The response must contain every line below in which "field" appears.

(Dataset entries)
------------------------
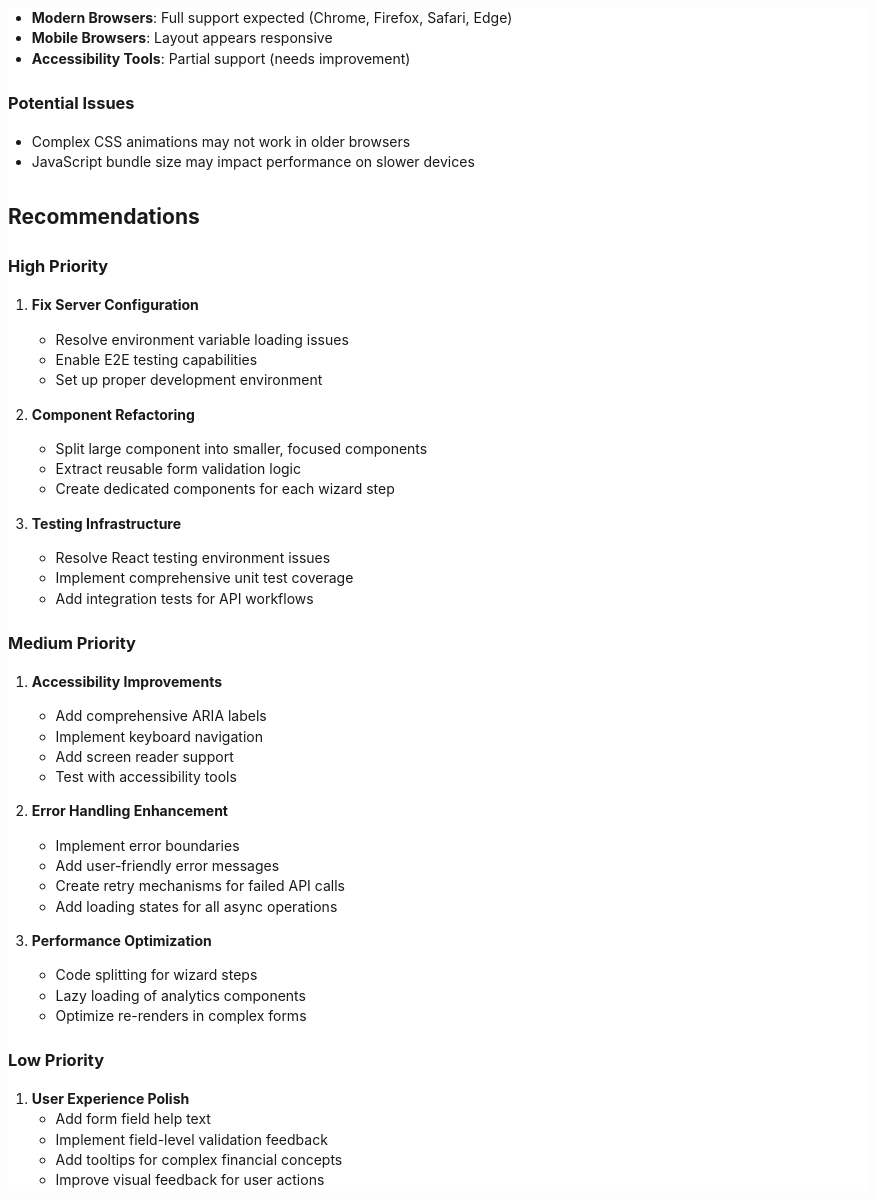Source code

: - **Modern Browsers**: Full support expected (Chrome, Firefox, Safari, Edge)
- **Mobile Browsers**: Layout appears responsive
- **Accessibility Tools**: Partial support (needs improvement)

### Potential Issues

- Complex CSS animations may not work in older browsers
- JavaScript bundle size may impact performance on slower devices

## Recommendations

### High Priority

1. **Fix Server Configuration**
   - Resolve environment variable loading issues
   - Enable E2E testing capabilities
   - Set up proper development environment

2. **Component Refactoring**
   - Split large component into smaller, focused components
   - Extract reusable form validation logic
   - Create dedicated components for each wizard step

3. **Testing Infrastructure**
   - Resolve React testing environment issues
   - Implement comprehensive unit test coverage
   - Add integration tests for API workflows

### Medium Priority

1. **Accessibility Improvements**
   - Add comprehensive ARIA labels
   - Implement keyboard navigation
   - Add screen reader support
   - Test with accessibility tools

2. **Error Handling Enhancement**
   - Implement error boundaries
   - Add user-friendly error messages
   - Create retry mechanisms for failed API calls
   - Add loading states for all async operations

3. **Performance Optimization**
   - Code splitting for wizard steps
   - Lazy loading of analytics components
   - Optimize re-renders in complex forms

### Low Priority

1. **User Experience Polish**
   - Add form field help text
   - Implement field-level validation feedback
   - Add tooltips for complex financial concepts
   - Improve visual feedback for user actions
------------------------
=== Written answer ===
   - Add form field help text
   - Implement field-level validation feedback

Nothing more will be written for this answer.